The data should be written out in full, exactly as it stands, and the pictures dropped.
*** Opening of Records for the task ***
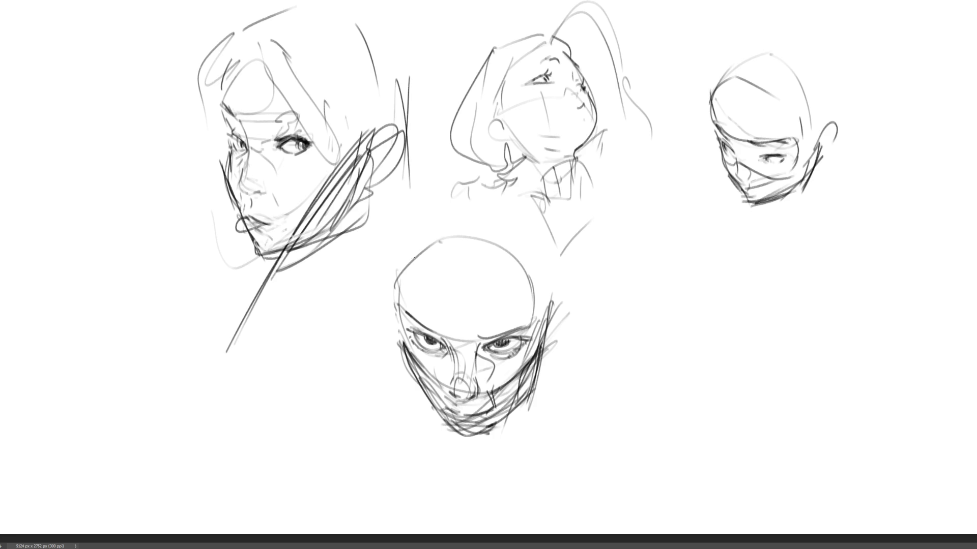
- Give the bottom head a hairline, a large hair arc and both ears
{"action": "mouse_move", "coordinate": [423, 258]}
{"action": "left_mouse_down"}
{"action": "mouse_move", "coordinate": [497, 263]}
{"action": "mouse_move", "coordinate": [407, 289]}
{"action": "left_mouse_up"}
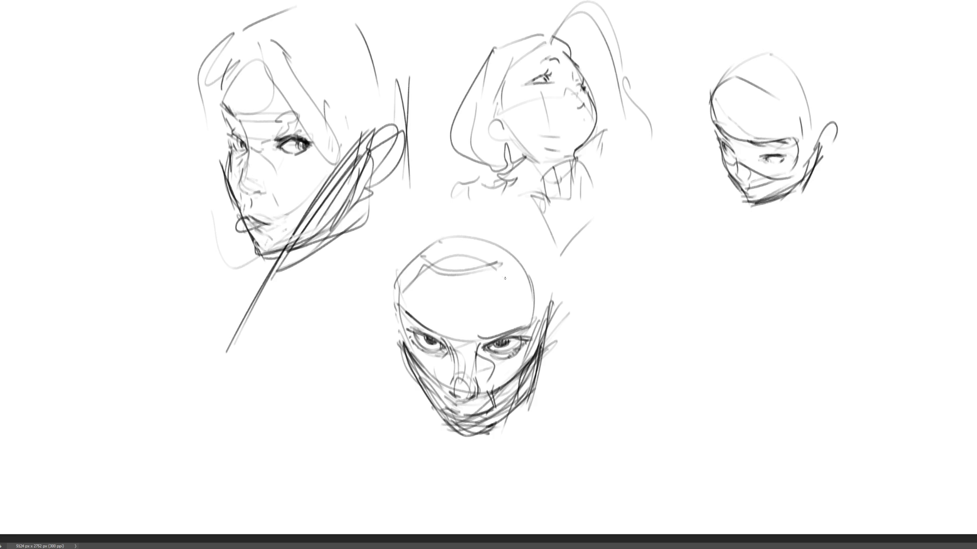
{"action": "mouse_move", "coordinate": [501, 267]}
{"action": "left_mouse_down"}
{"action": "mouse_move", "coordinate": [515, 283]}
{"action": "mouse_move", "coordinate": [431, 244]}
{"action": "mouse_move", "coordinate": [453, 264]}
{"action": "mouse_move", "coordinate": [508, 284]}
{"action": "mouse_move", "coordinate": [412, 254]}
{"action": "left_mouse_up"}
{"action": "mouse_move", "coordinate": [395, 282]}
{"action": "left_mouse_down"}
{"action": "mouse_move", "coordinate": [402, 244]}
{"action": "mouse_move", "coordinate": [529, 244]}
{"action": "mouse_move", "coordinate": [560, 300]}
{"action": "left_mouse_up"}
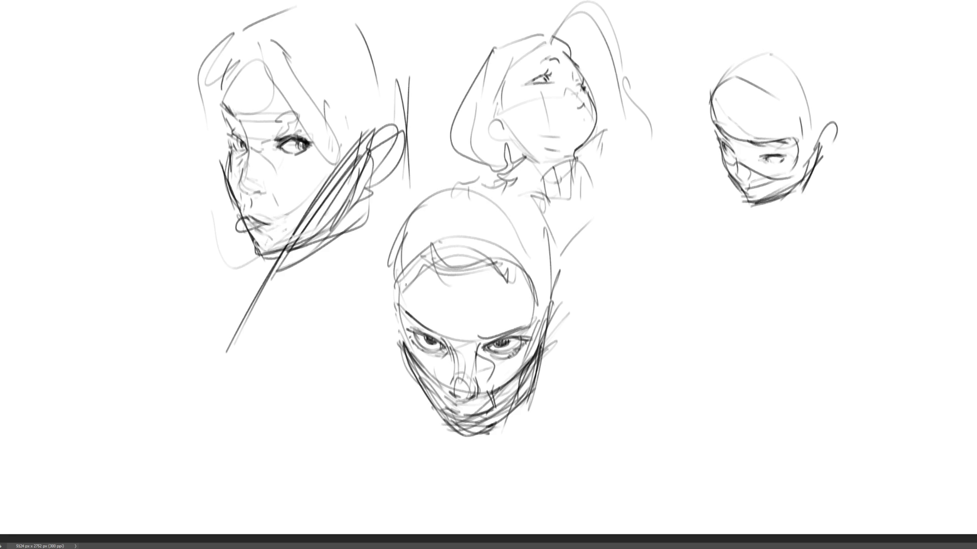
{"action": "mouse_move", "coordinate": [426, 206]}
{"action": "left_mouse_down"}
{"action": "mouse_move", "coordinate": [402, 300]}
{"action": "mouse_move", "coordinate": [388, 285]}
{"action": "mouse_move", "coordinate": [380, 318]}
{"action": "left_mouse_up"}
{"action": "left_click_drag", "start_coordinate": [381, 278], "coordinate": [387, 306]}
{"action": "mouse_move", "coordinate": [554, 305]}
{"action": "left_mouse_down"}
{"action": "mouse_move", "coordinate": [573, 273]}
{"action": "mouse_move", "coordinate": [578, 305]}
{"action": "left_mouse_up"}
{"action": "mouse_move", "coordinate": [572, 305]}
{"action": "left_mouse_down"}
{"action": "mouse_move", "coordinate": [557, 328]}
{"action": "mouse_move", "coordinate": [564, 268]}
{"action": "left_mouse_up"}
{"action": "mouse_move", "coordinate": [564, 301]}
{"action": "left_mouse_down"}
{"action": "mouse_move", "coordinate": [554, 252]}
{"action": "mouse_move", "coordinate": [551, 319]}
{"action": "left_mouse_up"}
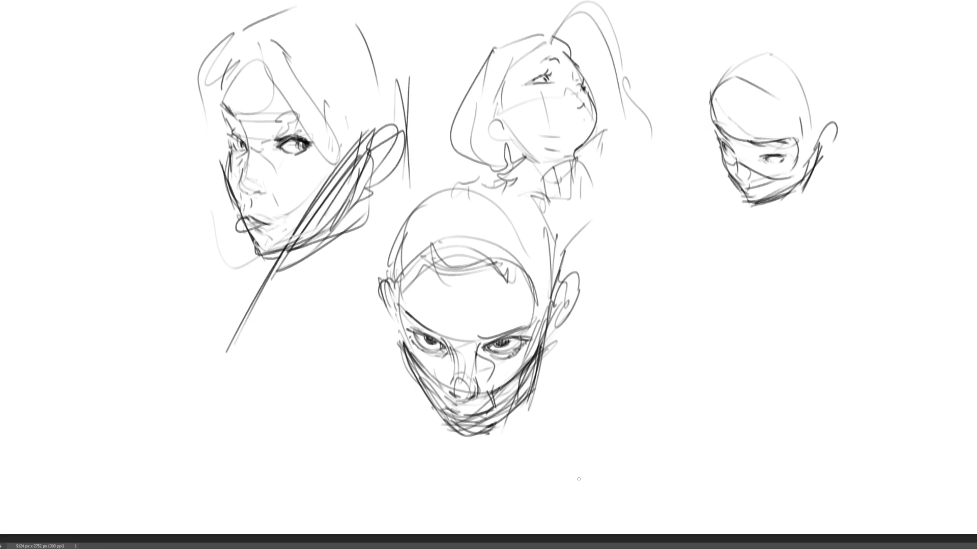
- Erase to lighten the heavy chin and lower-face cross-hatching
{"action": "key", "text": "e"}
{"action": "mouse_move", "coordinate": [397, 364]}
{"action": "left_mouse_down"}
{"action": "mouse_move", "coordinate": [555, 364]}
{"action": "mouse_move", "coordinate": [483, 417]}
{"action": "mouse_move", "coordinate": [404, 383]}
{"action": "left_mouse_up"}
*** Close of Records for the task ***
→ Your response:
- Give the bottom head a hairline, a large hair arc and both ears
{"action": "mouse_move", "coordinate": [423, 258]}
{"action": "left_mouse_down"}
{"action": "mouse_move", "coordinate": [497, 263]}
{"action": "mouse_move", "coordinate": [407, 289]}
{"action": "left_mouse_up"}
{"action": "mouse_move", "coordinate": [501, 267]}
{"action": "left_mouse_down"}
{"action": "mouse_move", "coordinate": [515, 283]}
{"action": "mouse_move", "coordinate": [431, 244]}
{"action": "mouse_move", "coordinate": [453, 264]}
{"action": "mouse_move", "coordinate": [508, 284]}
{"action": "mouse_move", "coordinate": [412, 254]}
{"action": "left_mouse_up"}
{"action": "mouse_move", "coordinate": [395, 282]}
{"action": "left_mouse_down"}
{"action": "mouse_move", "coordinate": [402, 244]}
{"action": "mouse_move", "coordinate": [529, 244]}
{"action": "mouse_move", "coordinate": [560, 300]}
{"action": "left_mouse_up"}
{"action": "mouse_move", "coordinate": [426, 206]}
{"action": "left_mouse_down"}
{"action": "mouse_move", "coordinate": [402, 300]}
{"action": "mouse_move", "coordinate": [388, 285]}
{"action": "mouse_move", "coordinate": [380, 318]}
{"action": "left_mouse_up"}
{"action": "left_click_drag", "start_coordinate": [381, 278], "coordinate": [387, 306]}
{"action": "mouse_move", "coordinate": [554, 305]}
{"action": "left_mouse_down"}
{"action": "mouse_move", "coordinate": [573, 273]}
{"action": "mouse_move", "coordinate": [578, 305]}
{"action": "left_mouse_up"}
{"action": "mouse_move", "coordinate": [572, 305]}
{"action": "left_mouse_down"}
{"action": "mouse_move", "coordinate": [557, 328]}
{"action": "mouse_move", "coordinate": [564, 268]}
{"action": "left_mouse_up"}
{"action": "mouse_move", "coordinate": [564, 301]}
{"action": "left_mouse_down"}
{"action": "mouse_move", "coordinate": [554, 252]}
{"action": "mouse_move", "coordinate": [551, 319]}
{"action": "left_mouse_up"}
- Erase to lighten the heavy chin and lower-face cross-hatching
{"action": "key", "text": "e"}
{"action": "mouse_move", "coordinate": [397, 364]}
{"action": "left_mouse_down"}
{"action": "mouse_move", "coordinate": [555, 364]}
{"action": "mouse_move", "coordinate": [483, 417]}
{"action": "mouse_move", "coordinate": [404, 383]}
{"action": "left_mouse_up"}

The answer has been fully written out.